This November I visited two wetland nature reserves, separated by 1,200 miles, with many contrasts but also intriguing similarities.

A Wharfedale Naturalists coach trip was my first visit to Saltholme RSPB reserve, a 90-minute drive north from Otley. It is a peaceful oasis ringed by chemical works, oil refineries and cooling towers, with the iconic Tees Transporter Bridge etched across the southern skyline.

Winter wildfowl were arriving, with a dozen whooper swans flown in from Iceland, probably en route to their main wintering grounds on the Ouse Washes.

A search of thousands of feral greylag and Canada geese produced a group of smaller barnacle geese, perhaps also of feral origin although I liked to think they were truly wild, arriving from their breeding grounds in Spitsbergen and heading for Caerlaverock on the Solway.
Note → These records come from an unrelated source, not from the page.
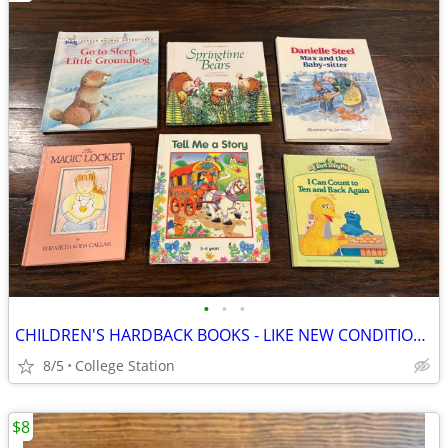
•
•
•
CHILDREN'S HARDBACK BOOKS - LIKE NEW CONDITION ($2 ea)
8/5
College Station
$8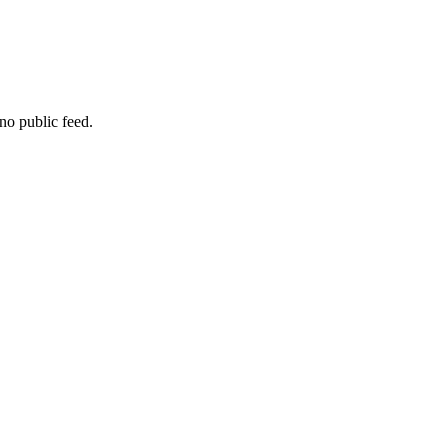
no public feed.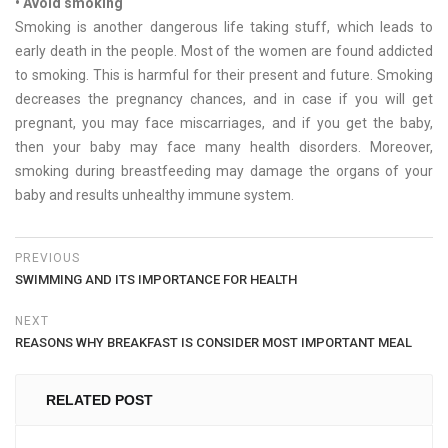
• Avoid smoking
Smoking is another dangerous life taking stuff, which leads to
early death in the people. Most of the women are found addicted
to smoking. This is harmful for their present and future. Smoking
decreases the pregnancy chances, and in case if you will get
pregnant, you may face miscarriages, and if you get the baby,
then your baby may face many health disorders. Moreover,
smoking during breastfeeding may damage the organs of your
baby and results unhealthy immune system.
PREVIOUS
SWIMMING AND ITS IMPORTANCE FOR HEALTH
NEXT
REASONS WHY BREAKFAST IS CONSIDER MOST IMPORTANT MEAL
RELATED POST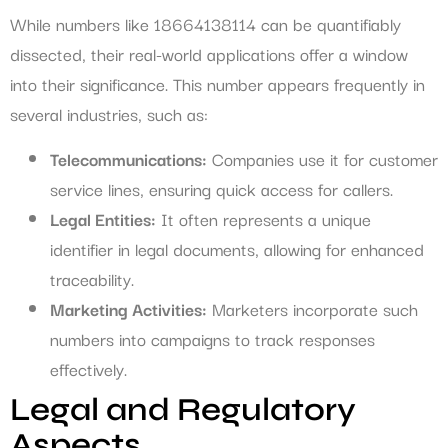
While numbers like 18664138114 can be quantifiably
dissected, their real-world applications offer a window
into their significance. This number appears frequently in
several industries, such as:
Telecommunications:
Companies use it for customer
service lines, ensuring quick access for callers.
Legal Entities:
It often represents a unique
identifier in legal documents, allowing for enhanced
traceability.
Marketing Activities:
Marketers incorporate such
numbers into campaigns to track responses
effectively.
Legal and Regulatory
Aspects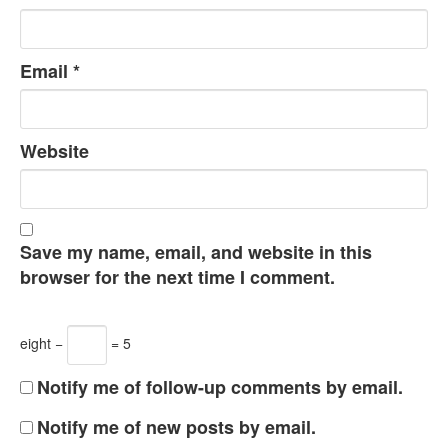
Email
*
Website
Save my name, email, and website in this
browser for the next time I comment.
eight −
= 5
Notify me of follow-up comments by email.
Notify me of new posts by email.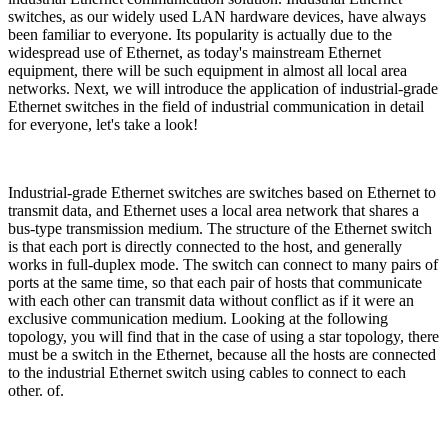
switches, as our widely used LAN hardware devices, have always
been familiar to everyone. Its popularity is actually due to the
widespread use of Ethernet, as today's mainstream Ethernet
equipment, there will be such equipment in almost all local area
networks. Next, we will introduce the application of industrial-grade
Ethernet switches in the field of industrial communication in detail
for everyone, let's take a look!
Industrial-grade Ethernet switches are switches based on Ethernet to
transmit data, and Ethernet uses a local area network that shares a
bus-type transmission medium. The structure of the Ethernet switch
is that each port is directly connected to the host, and generally
works in full-duplex mode. The switch can connect to many pairs of
ports at the same time, so that each pair of hosts that communicate
with each other can transmit data without conflict as if it were an
exclusive communication medium. Looking at the following
topology, you will find that in the case of using a star topology, there
must be a switch in the Ethernet, because all the hosts are connected
to the industrial Ethernet switch using cables to connect to each
other. of.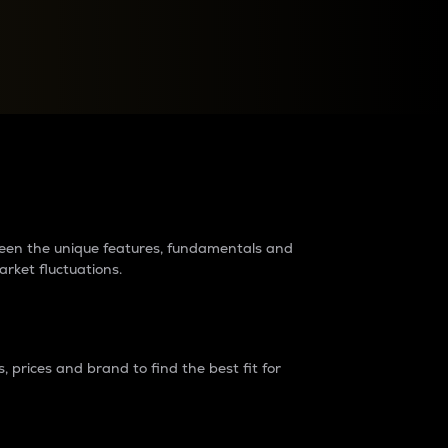
raders?
tween the unique features, fundamentals and
arket fluctuations.
 prices and brand to find the best fit for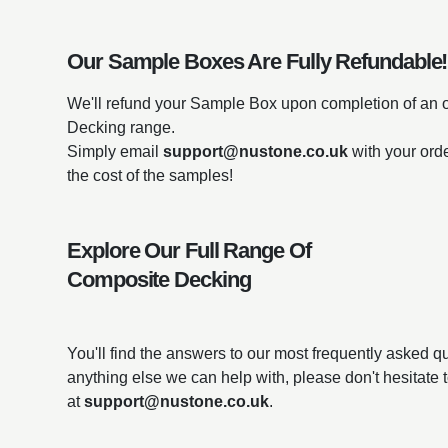
Our Sample Boxes Are Fully Refundable!
We'll refund your Sample Box upon completion of an 
Decking range.
Simply email
support@nustone.co.uk
with your ord
the cost of the samples!
Explore Our Full Range Of
Composite Decking
You'll find the answers to our most frequently asked 
anything else we can help with, please don't hesitate 
at
support@nustone.co.uk
.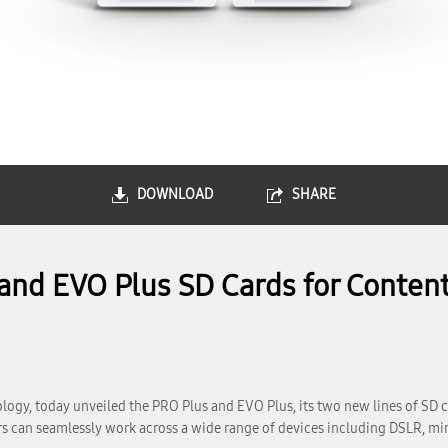
DOWNLOAD
SHARE
nd EVO Plus SD Cards for Content
gy, today unveiled the PRO Plus and EVO Plus, its two new lines of SD c
s can seamlessly work across a wide range of devices including DSLR, mi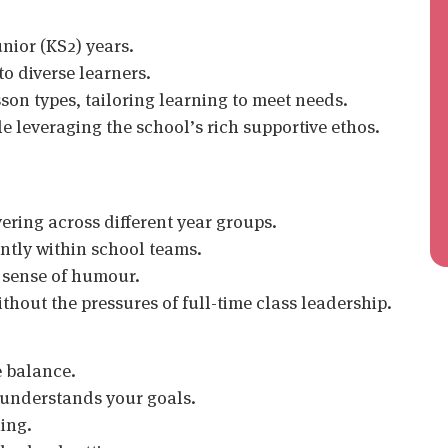
unior (KS2) years.
o diverse learners.
on types, tailoring learning to meet needs.
e leveraging the school’s rich supportive ethos.
vering across different year groups.
ntly within school teams.
 sense of humour.
thout the pressures of full-time class leadership.
e balance.
 understands your goals.
hing.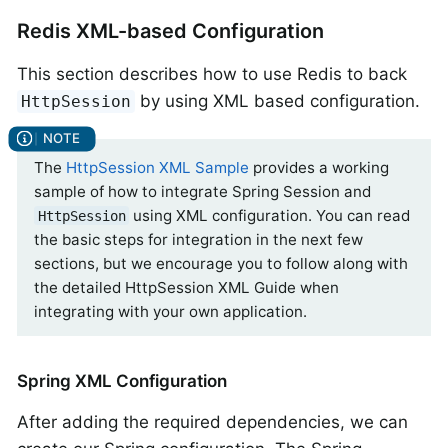
Redis XML-based Configuration
This section describes how to use Redis to back
by using XML based configuration.
HttpSession
The
HttpSession XML Sample
provides a working
sample of how to integrate Spring Session and
using XML configuration. You can read
HttpSession
the basic steps for integration in the next few
sections, but we encourage you to follow along with
the detailed HttpSession XML Guide when
integrating with your own application.
Spring XML Configuration
After adding the required dependencies, we can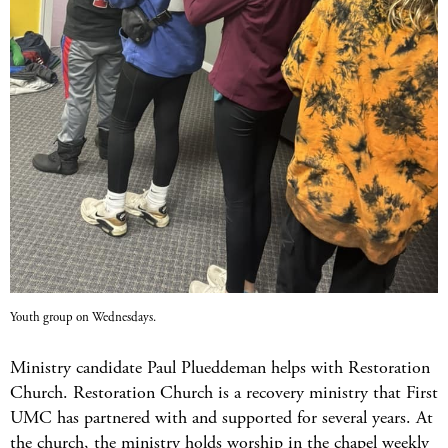
Youth group on Wednesdays.
Ministry candidate Paul Plueddeman helps with Restoration
Church. Restoration Church is a recovery ministry that First
UMC has partnered with and supported for several years. At
the church, the ministry holds worship in the chapel weekly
One lucky person glimpsed a bittern, probably an arrival from the continent. Hordes of lapwings and golden plovers erupted from time to time but I scanned the sky in vain for a marauding raptor.

The other reserve was the Laguna de Fuente de Piedra, near Antequera in Andalucia, Spain’s biggest natural lake and a reserve I have visited many times. A shallow soda lake it can, depending on its water level, support huge numbers of flamingos with 24,000 pairs raising 20,000 young this year.

Most had departed southwards but several thousand remained, scattered around the lake or moving in pale pink lines, their heads immersed in the water. They would occasionally rise in surprisingly graceful flight to show bursts of vivid red and black in their wings.

The first wintering cranes had arrived, a flock feeding in stubble fields along the lake edge. A year previously, in the last week of October, we had seen lines of cranes passing over southwest France on an earlier leg of their migration, so it was good to see them at the end of their journey.

Having searched the Saltholme skies for peregrines and marsh harriers, at the Laguna I watched a dozen marsh harriers flying in to a reedbed roost, while a peregrine unsuccessfully harried a lapwing. Saltholme harboured a few shovelers while, at the Laguna, these ducks numbered hundreds, building towards a winter peak of 25,000, their numbers perhaps affected by the shoveler’s known sensitivity to the frozen conditions of recent northern European winters.